Artikel 7:23 lid 1 BW bepaalt dat de koper zich er niet meer op kan beroepen dat de geleverde zaak niet aan de koopovereenkomst beantwoordt indien hij niet ‘binnen bekwame tijd’ nadat hij de non-conformiteit heeft ontdekt of had moeten ontdekken, de verkoper hiervan in kennis heeft gesteld. Voor consumentenkoop geldt een klachttermijn van twee maanden (derde zin van dit artikellid).

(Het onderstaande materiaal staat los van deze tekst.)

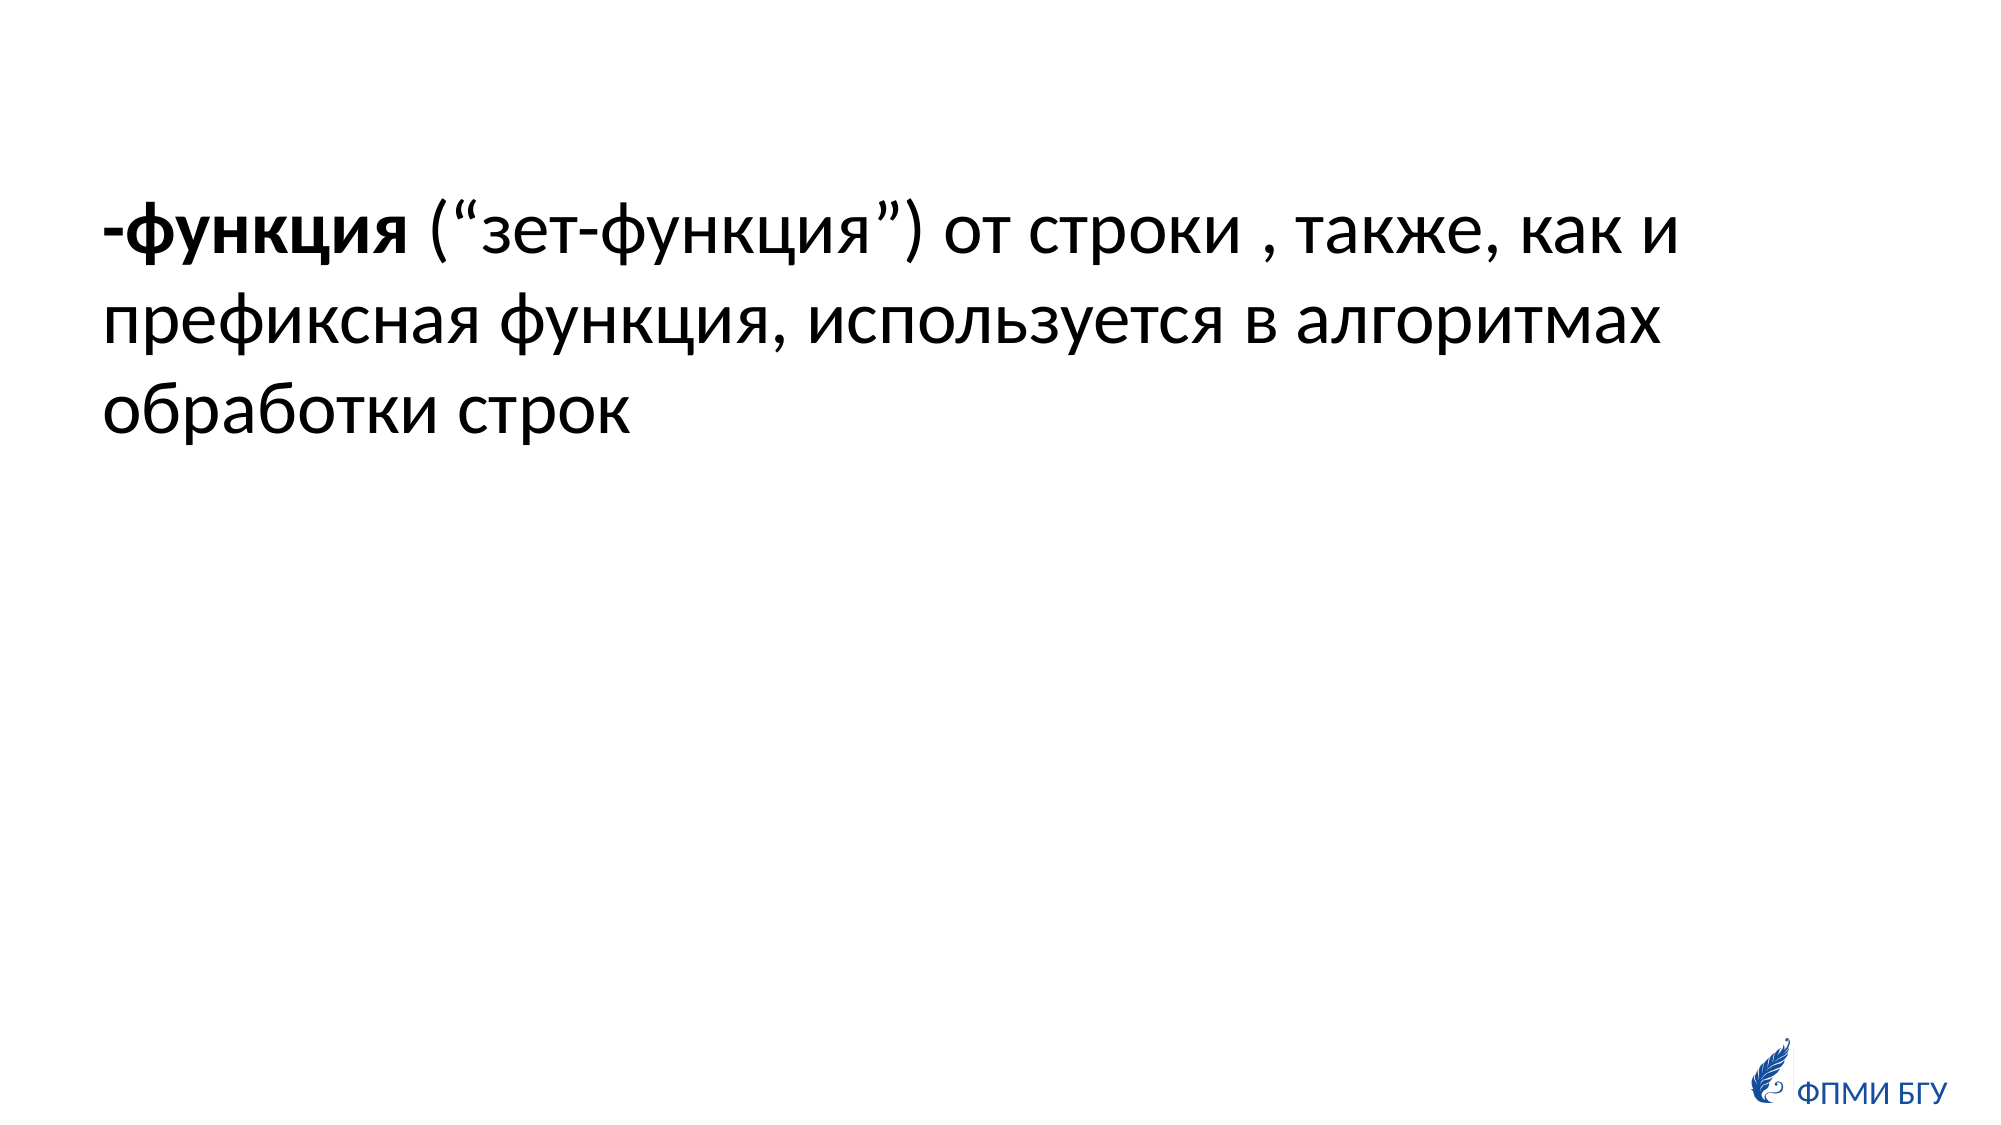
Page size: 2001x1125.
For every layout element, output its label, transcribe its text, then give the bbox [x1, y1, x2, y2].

picture [1750, 1038, 1794, 1103]
text_box ФПМИ БГУ [1787, 1071, 1958, 1112]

In het geval van een niet-consumentenkoop, zoals de onderhavige zaak, moet de vraag of de koper van een woning ‘binnen bekwame tijd’ heeft geprotesteerd, onder afweging van alle betrokken belangen en met inachtneming van alle relevante omstandigheden – waaronder de vraag of de verkoper nadeel lijdt – worden beantwoord. Daarbij kan niet een vaste termijn (zoals bijvoorbeeld twee maanden bij consumentenkoop) worden gehanteerd, ook niet als uitgangspunt (HR 29 juni 2007, ECLI:NL:HR:2007:AZ7617). Indien een verkoper een op artikel 7:23 BW gebaseerd verweer voert, ligt het op de weg van de koper – [eiseres] – om gemotiveerd te stellen en zo nodig te bewijzen dat en op welk tijdstip zij heeft geklaagd. Het is vervolgens aan [gedaagde] voldoende feiten en omstandigheden te stellen, en zo nodig te bewijzen, waaruit kan volgen (i) op welk moment de klachttermijn is aangevangen en (ii) dat het tijdsverloop vanaf dat aanvangsmoment tot aan het moment waarop [eiseres] heeft geklaagd, zo lang is geweest dat – in het licht van de hiervoor weergegeven maatstaf – niet kan worden gesproken van een tijdige klacht als bedoeld in artikel 7:23 BW.
4.16.
Tussen partijen is niet in geschil dat [eiseres] op 5 oktober 2020 melding heeft gemaakt van het vochtprobleem in de berging, welke melding is gevolgd door een nader onderzoek door Bedi op 17 november 2020, waarover Bedi heeft gerapporteerd op 24 november 2020. [eiseres] heeft daarmee voldaan aan de op haar rustende stelplicht omtrent het tijdstip waarop zij heeft geklaagd.
4.17.
[gedaagde] heeft met betrekking tot de aanvang van de klachttermijn en het tijdsverloop tot de klacht aangevoerd dat [eiseres] het gebrek – als dat aanwezig was en zo ernstig als [eiseres] stelt – direct na de overdracht had kunnen en moeten constateren. Daarbij had zij binnen twee maanden nadat zij het gebrek had ontdekt, dan wel had behoren te ontdekken, [gedaagde] daarvan in kennis moeten stellen. Aangezien de vochtplek in de berging in ieder geval medio november 2018 bij [eiseres] bekend was en [eiseres] pas (bijna) twee jaar later heeft geklaagd, kan niet meer worden gesproken van een tijdige klacht, aldus [gedaagde] .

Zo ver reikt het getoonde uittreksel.